Colour in Contextual Play
An installation by Joseph Kosuth with works by Enrico Castellani, Lucio Fontana, Yves Klein, Joseph Kosuth, Piero Manzoni
May 19–July 28, 2017
Private view: Thursday, May 18, 6–8pm
Mazzoleni
27 Albemarle St
Mayfair, London W1S 4HZ
UK
Works by Enrico Castellani, Lucio Fontana, Yves Klein, Joseph Kosuth, Piero Manzoni
Curated by Cornelia Lauf
Mazzoleni London is pleased to announce Colour in Contextual Play, an installation by American conceptual artist Joseph Kosuth (b. 1945). Part of a series in which Kosuth installs contemporaries or forebears, the exhibition will incorporate a selection of work by artists proposed by influential Arte Povera artist Emilio Prini (1943–2016), namely Enrico Castellani (b. 1930), Lucio Fontana (1899–68), Yves Klein (1928–63), Kosuth himself and Piero Manzoni (1933–63). The exhibition is curated by Dr. Cornelia Lauf, an art historian based in Rome and Sicily.

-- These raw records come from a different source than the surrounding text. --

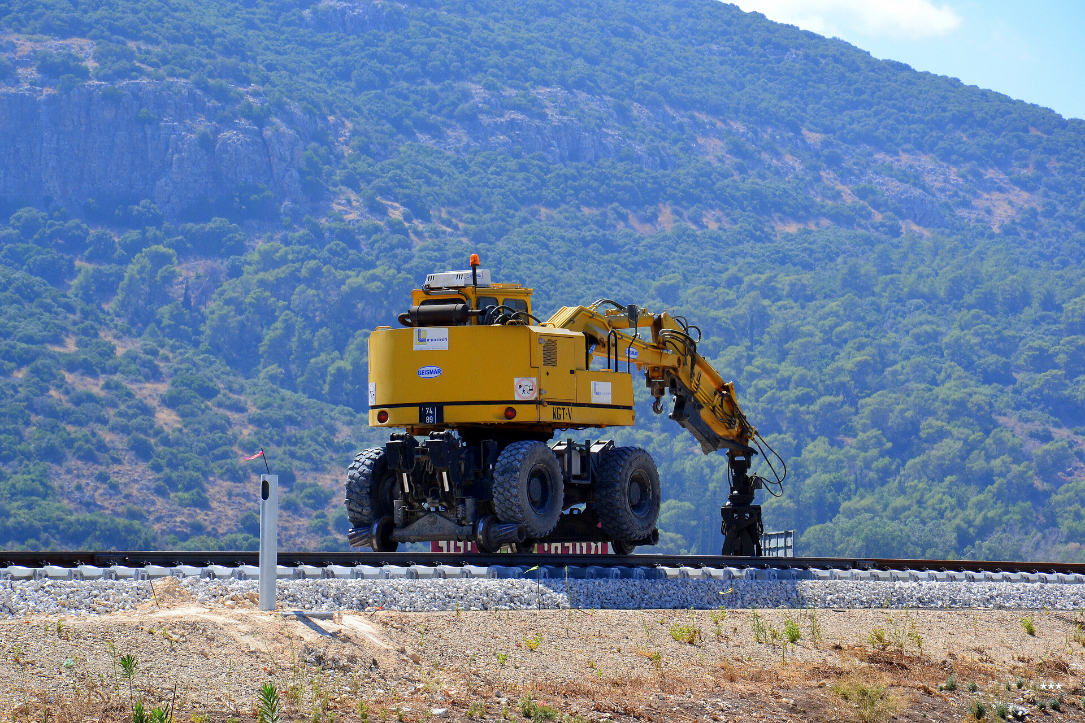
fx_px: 4747
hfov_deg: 13.0
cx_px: 542
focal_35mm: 158
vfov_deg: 8.7
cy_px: 362
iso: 400
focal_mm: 105
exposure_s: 1/400
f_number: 11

The exhibition will juxtapose monochrome works by Castellani, Fontana, Klein and Manzoni with works from Kosuth’s 1968 series “Art as Idea as Idea.” This series made a conceptual investigation into the relationship between words, ideas and objects. It comprised photographs of dictionary definitions of words including “meaning” and “idea.” For Colour in Contextual Play Kosuth will create a site-specific installation produced especially for Mazzoleni that places the examples “white,” “black,” “grey,” “red,” “green,” “yellow” and “violet” in company with works by the other artists utilising those colours.

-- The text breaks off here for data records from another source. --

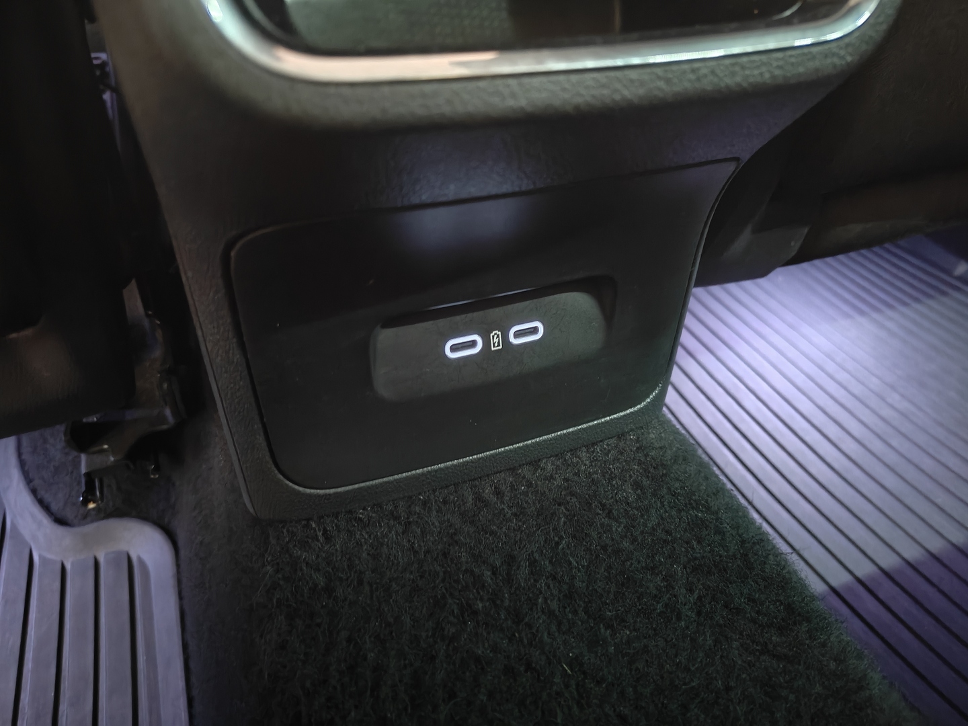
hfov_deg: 71.6
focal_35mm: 24
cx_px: 484
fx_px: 671
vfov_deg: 56.8
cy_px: 363
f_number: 1.8
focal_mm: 5.59
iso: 8000
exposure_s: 1/8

Colour, or its absence, is a theoretical as well as an aesthetic consideration in all the works displayed. The artists share an uncompromising analysis of conceptual structures that interrogate the nature of space, colour, form and time. From raised canvases punctuated by nail points (Castellani), to an indigo so profound it received its own Pantone number (Klein), explorations of the space beyond colour (Fontana) and natural colour that was also a non- colour (Manzoni), each artist explored the nature of vision in depth over the course of their careers.
The installation will call to mind other cross-historical exhibitions by Kosuth, including The Play of the Unmentionable at the Brooklyn Museum (1990) and The Play of the Unsayable: Ludwig Wittgenstein and the Art of the 20th Century at the Vienna Secession and the Palais des Beaux Arts, Brussels (1990), as well as installations of Magritte, Ad Reinhardt and others.
The artist selection in Colour in Conceptual Play was the suggestion of Emilio Prini. Prini’s lifelong adherence to subtraction and economy distinguish him as one of the most radical, though least-known, members of Arte Povera, a movement identified by the influential art historian and curator, Germano Celant, in 1967. Prini often reflected on colour himself, confirming this exhibition’s theme as a fitting theoretical matrix uniting all of the artists. A few months before his untimely passing in 2016, Prini requested that Joseph Kosuth, a long-standing colleague, replace him in an earlier formation. Cornelia Lauf has stated: “Thus, one of the most important proponents of the Arte Povera group extended the notion of Italian art, to show the transnational dialogue uniting artists, evidenced also by his selection of Yves Klein.”
The personal relationships among the artists are an additional sub-text to the exhibition. It is the nature of artistic inspiration, and the close observation of the work of friends and mentors, that is the curator’s fundamental subject of study. The spiral-shaped or Greek meander patterns in the making process are ones that greatly fascinated Prini and witnessing this process first-hand inspired Lauf to propose this highly personal, yet simultaneously art historical, project.
The exhibition will be accompanied by a publication designed by Joseph Kosuth and published by Nero. It will include an essay by Cornelia Lauf and an interview with Joseph Kosuth.